▶ **PASSAGE FOR REVIEW**
_ _ _ _ _ _ _

Borough Council passed a rule Monday allowing the State College police to enforce some marijuana offenses as an ordinance violation rather than filing criminal charges, however, the challenge of enforcing the rule still looms.
The idea was proposed by Penn State senior Luis Rolfo, a Florida resident, in March. During the public comment portion of the meeting, Rolfo asked that council consider allowing police to enact a civil penalty similar to ordinances in Philadelphia and Pittsburgh.
Any drug conviction results in a risk of a student losing federal student aid, he said.
Council revealed a drafted ordinance in April, proposing that individuals found in violation of the ordinance would be issued a non-traffic citation. A parent or guardian of a minor younger than 18 would also be found in violation and would be issued the same citation.
Individuals found possessing a small amount would be subject to a fine of $250, the draft said. Those found smoking in a public place would be fined $350.
The fine structure is similar to borough fines for open container violations, borough Manager Tom Fountaine said.
A public hearing on the proposed ordinance was held by council in May, with almost all of those speaking on the proposal in favor of enacting it.
Fountaine said Penn State advised the borough that “it would be required to continue enforcing the state law and citing possession under the Pennsylvania Crimes Code due to state and federal funding requirements at the university.” Fountaine noted that the crimes code would also be enforced in the other two municipalities under State College police jurisdiction — College and Harris townships — as well as neighboring townships of Ferguson and Patton.
Based on the “significant challenges” in the enforcement of the local ordinance, he said, staff recommended that council not enact the ordinance at this time.
A small group spoke in favor of the ordinance, including two students and the borough’s undergraduate association representative.
Councilwoman Theresa Lafer said she agreed with the students, but the ordinance presented practical problems. For true change, she said, laws must be changed at the state and federal level, and encouraged the students to speak to their local representatives.

_ _ _ _ _ _ _

▶ **DATASET**

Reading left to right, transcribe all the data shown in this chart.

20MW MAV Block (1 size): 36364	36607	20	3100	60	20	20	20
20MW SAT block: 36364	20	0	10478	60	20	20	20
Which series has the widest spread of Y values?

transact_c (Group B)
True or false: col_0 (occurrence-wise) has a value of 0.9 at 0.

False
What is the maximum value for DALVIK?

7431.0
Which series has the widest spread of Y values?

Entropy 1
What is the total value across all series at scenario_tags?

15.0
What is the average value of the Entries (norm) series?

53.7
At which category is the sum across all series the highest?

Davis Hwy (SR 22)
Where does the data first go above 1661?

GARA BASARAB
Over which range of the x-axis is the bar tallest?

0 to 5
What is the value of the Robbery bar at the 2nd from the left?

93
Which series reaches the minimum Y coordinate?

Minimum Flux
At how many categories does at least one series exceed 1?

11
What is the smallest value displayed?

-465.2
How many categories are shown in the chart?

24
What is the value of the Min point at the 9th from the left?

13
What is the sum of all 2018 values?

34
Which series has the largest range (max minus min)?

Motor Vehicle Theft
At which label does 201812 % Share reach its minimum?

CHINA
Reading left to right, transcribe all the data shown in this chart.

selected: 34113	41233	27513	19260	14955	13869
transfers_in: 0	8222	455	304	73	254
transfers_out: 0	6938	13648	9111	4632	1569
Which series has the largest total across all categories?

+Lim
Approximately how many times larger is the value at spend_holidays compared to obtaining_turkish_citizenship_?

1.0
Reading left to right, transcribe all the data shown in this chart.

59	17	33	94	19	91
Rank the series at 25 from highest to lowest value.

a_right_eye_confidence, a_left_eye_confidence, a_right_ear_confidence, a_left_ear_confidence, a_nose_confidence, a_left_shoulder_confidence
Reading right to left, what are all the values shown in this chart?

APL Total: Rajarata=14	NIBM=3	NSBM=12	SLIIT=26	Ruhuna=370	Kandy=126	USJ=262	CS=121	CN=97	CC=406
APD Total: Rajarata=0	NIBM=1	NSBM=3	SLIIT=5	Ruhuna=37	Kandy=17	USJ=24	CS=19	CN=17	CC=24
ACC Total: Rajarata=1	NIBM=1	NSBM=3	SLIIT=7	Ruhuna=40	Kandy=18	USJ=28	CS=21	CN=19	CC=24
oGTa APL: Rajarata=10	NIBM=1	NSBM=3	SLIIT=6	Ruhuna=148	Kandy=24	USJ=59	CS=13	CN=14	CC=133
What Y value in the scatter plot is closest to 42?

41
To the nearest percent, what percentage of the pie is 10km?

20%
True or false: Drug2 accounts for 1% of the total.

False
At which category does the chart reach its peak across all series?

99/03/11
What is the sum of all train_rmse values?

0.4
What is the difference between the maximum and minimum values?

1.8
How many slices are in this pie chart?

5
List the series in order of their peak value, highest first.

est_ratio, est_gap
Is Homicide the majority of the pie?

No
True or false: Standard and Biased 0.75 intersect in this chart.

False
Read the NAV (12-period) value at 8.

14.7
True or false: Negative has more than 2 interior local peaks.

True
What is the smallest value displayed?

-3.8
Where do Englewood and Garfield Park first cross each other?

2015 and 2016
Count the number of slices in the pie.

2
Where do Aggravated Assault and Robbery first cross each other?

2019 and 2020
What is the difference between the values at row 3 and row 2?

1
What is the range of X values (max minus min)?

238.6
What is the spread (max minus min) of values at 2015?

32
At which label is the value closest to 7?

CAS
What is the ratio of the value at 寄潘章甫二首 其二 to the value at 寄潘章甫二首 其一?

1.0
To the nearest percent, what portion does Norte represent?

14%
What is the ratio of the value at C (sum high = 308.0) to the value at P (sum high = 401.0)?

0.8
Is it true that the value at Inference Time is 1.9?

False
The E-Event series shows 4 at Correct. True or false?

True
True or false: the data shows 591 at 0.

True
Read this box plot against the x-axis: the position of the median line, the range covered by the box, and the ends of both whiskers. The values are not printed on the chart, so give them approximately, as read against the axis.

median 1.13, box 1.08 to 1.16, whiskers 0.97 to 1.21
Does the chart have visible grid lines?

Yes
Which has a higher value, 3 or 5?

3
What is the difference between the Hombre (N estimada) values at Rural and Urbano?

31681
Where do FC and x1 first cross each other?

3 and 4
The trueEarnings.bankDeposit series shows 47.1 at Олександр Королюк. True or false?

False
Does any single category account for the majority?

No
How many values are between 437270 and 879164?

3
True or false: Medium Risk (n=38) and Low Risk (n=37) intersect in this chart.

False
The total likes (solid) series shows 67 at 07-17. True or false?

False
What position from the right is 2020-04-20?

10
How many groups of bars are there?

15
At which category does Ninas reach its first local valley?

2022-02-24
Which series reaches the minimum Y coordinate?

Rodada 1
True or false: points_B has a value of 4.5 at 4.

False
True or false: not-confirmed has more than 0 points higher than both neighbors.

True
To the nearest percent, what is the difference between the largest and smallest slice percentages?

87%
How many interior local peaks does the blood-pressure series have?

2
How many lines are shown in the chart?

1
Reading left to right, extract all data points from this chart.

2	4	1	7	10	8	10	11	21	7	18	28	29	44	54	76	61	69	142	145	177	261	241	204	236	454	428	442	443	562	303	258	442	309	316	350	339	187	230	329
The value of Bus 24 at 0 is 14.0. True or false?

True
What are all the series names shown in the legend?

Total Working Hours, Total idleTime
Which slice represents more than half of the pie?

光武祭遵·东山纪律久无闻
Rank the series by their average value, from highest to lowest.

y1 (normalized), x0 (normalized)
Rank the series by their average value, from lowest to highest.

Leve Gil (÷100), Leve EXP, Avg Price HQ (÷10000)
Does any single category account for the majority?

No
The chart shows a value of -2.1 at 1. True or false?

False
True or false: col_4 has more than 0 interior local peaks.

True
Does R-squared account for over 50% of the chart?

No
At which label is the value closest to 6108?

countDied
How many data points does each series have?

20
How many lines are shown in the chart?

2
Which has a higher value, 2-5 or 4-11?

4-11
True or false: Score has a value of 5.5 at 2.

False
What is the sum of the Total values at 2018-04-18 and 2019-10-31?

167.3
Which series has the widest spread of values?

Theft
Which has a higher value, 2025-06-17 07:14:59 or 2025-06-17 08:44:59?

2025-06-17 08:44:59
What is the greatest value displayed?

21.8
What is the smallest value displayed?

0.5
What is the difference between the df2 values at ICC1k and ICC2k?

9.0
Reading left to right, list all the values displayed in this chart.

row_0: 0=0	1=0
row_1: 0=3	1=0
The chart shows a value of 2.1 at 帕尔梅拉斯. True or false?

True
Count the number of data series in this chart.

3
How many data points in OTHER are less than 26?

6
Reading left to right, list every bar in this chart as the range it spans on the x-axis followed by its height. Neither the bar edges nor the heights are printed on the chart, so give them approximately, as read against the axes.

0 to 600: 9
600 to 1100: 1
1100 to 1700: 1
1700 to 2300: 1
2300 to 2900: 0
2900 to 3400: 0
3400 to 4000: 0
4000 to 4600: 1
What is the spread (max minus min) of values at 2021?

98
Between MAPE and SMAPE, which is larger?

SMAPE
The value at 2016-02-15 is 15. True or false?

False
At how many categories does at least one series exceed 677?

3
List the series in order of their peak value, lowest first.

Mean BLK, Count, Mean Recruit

_ _ _ _ _ _ _

▶ **QUESTIONS TO ANSWER**
**1.** In the article on the State College marijuana ordinance, what fine did the draft set for someone found smoking in a public place?
**2.** Print the passage from the marijuana ordinance article that begins at the words "Individuals found possessing" and stops after "be fined $350.".
**3.** Carry on the article about the State College marijuana ordinance, starting after its last sentence.

▶ **TASK-BY-TASK OUTPUTS**
**1.** $350.

**2.**
Individuals found possessing a small amount would be subject to a fine of $250, the draft said. Those found smoking in a public place would be fined $350.

**3.**
Locally, she said, “everyone thinks they live in State College,” and if caught, may find themselves outside the borders of the borough where the ordinance has no effect. She said she would be more comfortable following the staff suggestion, citing the impracticality of the rule as it stands.
Councilman David Brown disagreed, saying he was “not impressed” with the argument that there are significant challenges in enforcing the law. He suggested that State College could be a “shining beacon,” as former President Ronald Reagan said, to possibly change the surrounding municipalities and even Penn State campus.
Responding to a question about records, police Chief Tom King verified that misdemeanor charges — including marijuana charges — can be expunged from a person’s record after completion of an accelerated rehabilitative disposition program and about $1,200 in fees. A summary charge, like the new rule proposed, would remain on a person’s publicly available criminal record for five years.
A motion to not adopt the staff recommendation failed 2-5, with Tom Daubert and Cathy Dauler voting yes. A motion to table the law till a later date also failed.
Resident Jim Shincovich spoke before the final vote, warning that many companies have policies regarding drugs and dig into a prospective employee’s past.
“If there’s marijuana possession on (the record) for a prospective student, they will not get hired,” he said. “For five years, if you’re out looking for a job ... if they see this, criminal or summary, that student won’t be employed.”
A vote to adopt the ordinance passed 5-2, with Daubert and Dauler voting no.